Zwykle w Polsce wybory wygrywali kandydaci partii, która prowadziła w sondażach, zauważa Flis. Teraz też dwójka liderów ze wsparciem PO i PiS dystansuje pozostałych kontrkandydatów. - Wszystko wskazuje na to, że ta dwójka będzie nadawać ton kampanii, a reszta będzie się starała w ogóle zaistnieć - uważa socjolog.
Jak pokazuje sondaż przeprowadzony przez MB SMG/KRC na zlecenie TVN24, według wszelkiego prawdopodobieństwa dojdzie do drugiej tury. - Tacy kandydaci jak Andrzej Olechowski czy Grzegorz Napieralski odbiorą jednak część głosów tym najwyżej notowanym kandydatom, więc takiej absolutnej dominacji Kaczyńskiego i Komorowskiego nie będzie – twierdzi Domański.
Reszta bez szans
Jednak przyznaje, że żaden z pozostałych kandydatów nie zagrozi faworytom wyścigu. - Wydaje się to bardzo mało prawdopodobne. Jeśli chodzi o Olechowskiego, to on się ustawia w roli komentatora i recenzenta swoich przeciwników. Nie przekonuje natomiast swoją siłą przebicia, wiarygodnością. Napieralski znalazł się w ostatniej chwili w kampanii i jest zupełnie spóźniony. Reszta kandydatów tym bardziej nie ma szans - przekonuje.

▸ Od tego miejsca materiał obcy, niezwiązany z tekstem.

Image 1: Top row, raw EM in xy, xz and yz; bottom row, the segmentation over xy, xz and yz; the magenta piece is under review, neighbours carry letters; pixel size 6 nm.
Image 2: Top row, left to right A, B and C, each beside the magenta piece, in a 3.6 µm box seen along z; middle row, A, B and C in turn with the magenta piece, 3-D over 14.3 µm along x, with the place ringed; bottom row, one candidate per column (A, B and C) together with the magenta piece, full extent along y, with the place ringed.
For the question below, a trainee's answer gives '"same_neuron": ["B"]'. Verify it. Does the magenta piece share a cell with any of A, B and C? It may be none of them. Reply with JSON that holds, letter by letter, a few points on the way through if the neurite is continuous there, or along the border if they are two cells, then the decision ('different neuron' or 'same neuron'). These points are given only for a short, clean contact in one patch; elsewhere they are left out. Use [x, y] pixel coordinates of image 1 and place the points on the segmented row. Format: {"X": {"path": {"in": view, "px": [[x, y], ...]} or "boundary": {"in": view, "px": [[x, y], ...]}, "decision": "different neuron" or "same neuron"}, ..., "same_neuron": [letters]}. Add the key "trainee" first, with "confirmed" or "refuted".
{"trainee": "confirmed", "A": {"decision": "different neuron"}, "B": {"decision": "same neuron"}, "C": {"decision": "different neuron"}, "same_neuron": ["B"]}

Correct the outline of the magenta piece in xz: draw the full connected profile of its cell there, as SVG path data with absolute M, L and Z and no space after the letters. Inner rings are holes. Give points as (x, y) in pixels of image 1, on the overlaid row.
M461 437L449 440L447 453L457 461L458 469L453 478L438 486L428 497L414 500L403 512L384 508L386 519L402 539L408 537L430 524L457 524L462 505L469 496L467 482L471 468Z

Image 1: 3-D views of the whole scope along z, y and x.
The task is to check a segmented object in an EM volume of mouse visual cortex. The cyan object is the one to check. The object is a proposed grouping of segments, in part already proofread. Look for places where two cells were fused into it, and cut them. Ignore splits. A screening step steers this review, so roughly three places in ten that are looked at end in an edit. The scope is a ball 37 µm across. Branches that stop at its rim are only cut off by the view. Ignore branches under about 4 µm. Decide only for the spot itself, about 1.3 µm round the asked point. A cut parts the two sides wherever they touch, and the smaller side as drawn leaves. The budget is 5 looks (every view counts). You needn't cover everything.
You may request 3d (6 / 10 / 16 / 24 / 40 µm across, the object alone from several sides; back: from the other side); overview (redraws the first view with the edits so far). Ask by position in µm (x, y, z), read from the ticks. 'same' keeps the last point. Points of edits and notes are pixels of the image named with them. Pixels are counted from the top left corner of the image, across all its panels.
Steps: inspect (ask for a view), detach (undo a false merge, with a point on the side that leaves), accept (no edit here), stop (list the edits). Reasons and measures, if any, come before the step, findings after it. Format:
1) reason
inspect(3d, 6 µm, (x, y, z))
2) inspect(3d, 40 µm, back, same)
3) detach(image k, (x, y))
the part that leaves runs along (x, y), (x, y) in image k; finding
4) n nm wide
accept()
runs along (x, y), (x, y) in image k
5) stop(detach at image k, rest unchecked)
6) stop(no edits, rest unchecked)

Zdaniem Domańskiego pierwszą turę z pewnością wygra Komorowski. W drugiej nie musi jednak powtórzyć sukcesu. - Sytuacja polityczna naładowana jest teraz emocjami i mogą być one ważne szczególnie w drugiej turze. Wszystko zależy od tego, jak Jarosław Kaczyński będzie się zachowywał. Jeżeli zaprezentuje się innym, niż go znamy, wtedy jego szanse będą duże - uważa.
- Jedynym, co mogłoby dać mu szanse na zwycięstwo, są bardzo poważne błędy Komorowskiego lub kompromitacja całego rządu PO. Ale PO ma tego świadomość i będzie bardzo uważać - uważa z kolei Flis.